What should not be told: Tensions between the right to privacy and the access to information in cases of the voluntary termination of pregnancy
Nina Chaparro González, Diana Esther Guzmán Rodríguez, Silvia Rojas Castro | September 10, 2018
This document attempts to illustrate and analyze some of the tensions that exist between the right to privacy and other relevant constitutional rights and duties, such as the right to information and the duty to report in the context of the partial decriminalization of abortion in Colombia.
The right to privacy of women who choose to end their pregnancy within the three decriminalized circumstances in Colombia conflicts with rights to information and the duty to report. How can we reconcile these?

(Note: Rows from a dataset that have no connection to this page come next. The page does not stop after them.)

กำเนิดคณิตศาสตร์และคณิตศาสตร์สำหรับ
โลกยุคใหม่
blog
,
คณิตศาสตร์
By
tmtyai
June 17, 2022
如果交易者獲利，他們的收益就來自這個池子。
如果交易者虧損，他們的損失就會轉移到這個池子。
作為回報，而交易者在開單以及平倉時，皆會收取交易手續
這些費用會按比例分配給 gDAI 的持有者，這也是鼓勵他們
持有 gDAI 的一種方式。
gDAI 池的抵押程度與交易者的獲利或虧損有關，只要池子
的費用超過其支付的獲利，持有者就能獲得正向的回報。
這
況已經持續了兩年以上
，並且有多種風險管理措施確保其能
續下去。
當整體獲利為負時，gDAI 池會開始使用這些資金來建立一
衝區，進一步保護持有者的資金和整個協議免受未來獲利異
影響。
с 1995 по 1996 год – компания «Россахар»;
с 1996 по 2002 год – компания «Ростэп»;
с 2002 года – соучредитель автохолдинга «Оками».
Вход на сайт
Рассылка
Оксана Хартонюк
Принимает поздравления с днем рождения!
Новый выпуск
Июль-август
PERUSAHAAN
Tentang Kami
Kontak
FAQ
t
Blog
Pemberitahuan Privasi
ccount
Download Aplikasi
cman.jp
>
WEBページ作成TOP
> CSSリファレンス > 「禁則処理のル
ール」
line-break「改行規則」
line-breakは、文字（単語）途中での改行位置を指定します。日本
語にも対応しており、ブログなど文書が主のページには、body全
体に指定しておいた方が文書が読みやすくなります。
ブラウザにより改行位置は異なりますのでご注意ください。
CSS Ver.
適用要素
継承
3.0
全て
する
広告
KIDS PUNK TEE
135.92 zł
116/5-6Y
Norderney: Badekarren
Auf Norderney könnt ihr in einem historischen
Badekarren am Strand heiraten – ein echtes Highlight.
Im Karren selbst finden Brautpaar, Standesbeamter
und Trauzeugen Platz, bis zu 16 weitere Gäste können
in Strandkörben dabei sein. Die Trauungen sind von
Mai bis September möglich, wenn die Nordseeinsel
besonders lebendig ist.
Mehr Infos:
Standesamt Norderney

The right to privacy of women who voluntarily choose to end their pregnancy is constantly under threat. One example are those cases where doctors or judges, sometimes without knowing that they are committing an offence, reveal personal data or even report the women. In 2016 there were close to 1,604 open criminal cases against women who had undergone abortions (Caracol Radio, 2016), and according to the ex- attorney general of the country, Eduardo Montealegre, the majority of these cases were reported to the Prosecutor’s Office by the very doctors and health professionals that had cared for the women.
This lack of a guarantee of privacy for women who decide to have abortions within the decriminalized case framework, along with other cultural and legal obstacles, causes many women to resort to clandestine institutions for abortions, rather than using the health system. The Guttmacher Institute indicated that of the 400,400 abortions carried out in 2008 in Colombia, only 322 were done within the national healthcare system.

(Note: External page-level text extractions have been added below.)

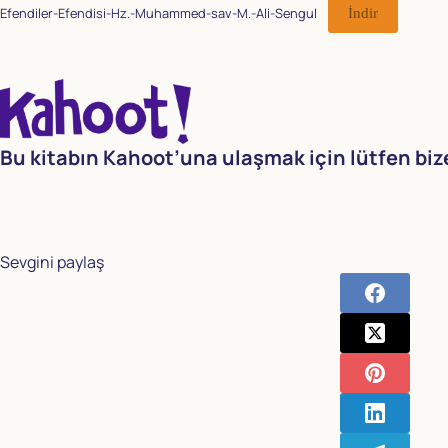
Efendiler-Efendisi-Hz.-Muhammed-sav-M.-Ali-Sengul
İndir
Bu kitabın Kahoot’una ulaşmak için lütfen biz
Sevgini paylaş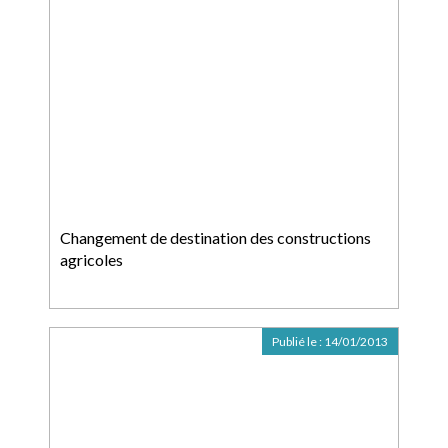
Changement de destination des constructions
agricoles
Publié le :
14/01/2013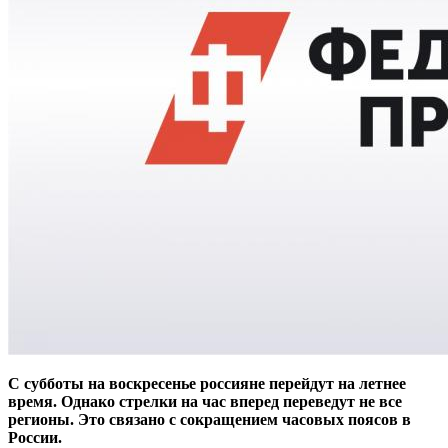
С субботы на воскресенье россияне перейдут на летнее
время. Однако стрелки на час вперед переведут не все
регионы. Это связано с сокращением часовых поясов в
России.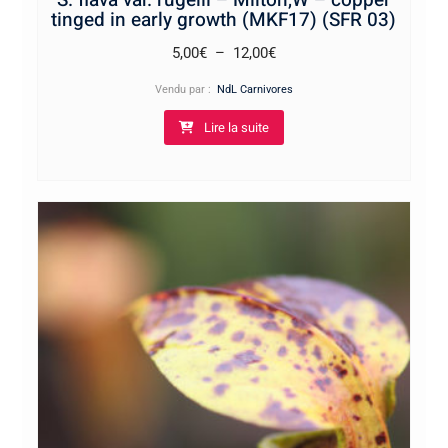
S. flava var. rugelii – Milton,W – copper
tinged in early growth (MKF17) (SFR 03)
Plage
5,00
€
–
12,00
€
de
Vendu par :
NdL Carnivores
prix :
Lire la suite
5,00€
à
12,00€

This document attempts to illustrate and analyze some of the tensions that exist between the right to privacy and other relevant constitutional rights and duties, such as the right to information and the duty to report in the context of the partial decriminalization of abortion in Colombia.

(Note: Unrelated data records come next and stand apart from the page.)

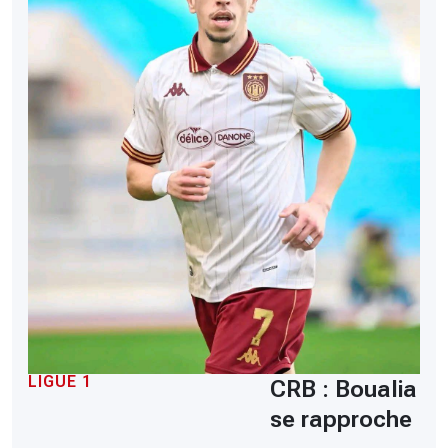
LIGUE 1
CRB : Boualia
se rapproche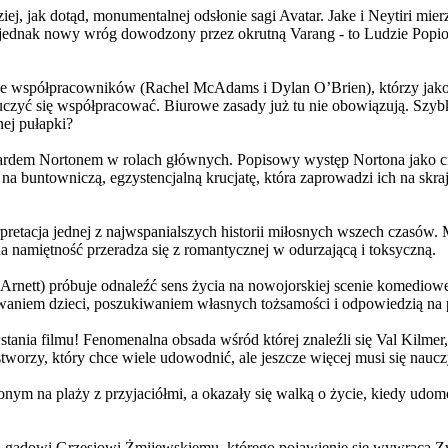
j, jak dotąd, monumentalnej odsłonie sagi Avatar. Jake i Neytiri mierzą
jednak nowy wróg dowodzony przez okrutną Varang - to Ludzie Popiołu
 współpracowników (Rachel McAdams i Dylan O’Brien), którzy jako jed
yć się współpracować. Biurowe zasady już tu nie obowiązują. Szybko 
nej pułapki?
wardem Nortonem w rolach głównych. Popisowy występ Nortona jako c
a buntowniczą, egzystencjalną krucjatę, która zaprowadzi ich na skraj
etacja jednej z najwspanialszych historii miłosnych wszech czasów. M
na namiętność przeradza się z romantycznej w odurzającą i toksyczną.
Arnett) próbuje odnaleźć sens życia na nowojorskiej scenie komediow
owaniem dzieci, poszukiwaniem własnych tożsamości i odpowiedzią na p
wstania filmu! Fenomenalna obsada wśród której znaleźli się Val Kilm
orzy, który chce wiele udowodnić, ale jeszcze więcej musi się naucz
onym na plaży z przyjaciółmi, a okazały się walką o życie, kiedy ud
 gadowi Grzesiowi Żmijewskiemu, którego pojawienie się wywraca Zw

These tensions are important, as the strategies adopted to resolve them can either disproportionately limit the realization of related rights, or, conversely, can contribute to their integral fulfillment and protection. This document seeks, then, to provide a two-fold constitutional contribution: advancing the discussion of effective harmonization formulas can, on the one hand, help to establish an appropriate doctrine for these rights, and on the other, work to effectively guarantee them.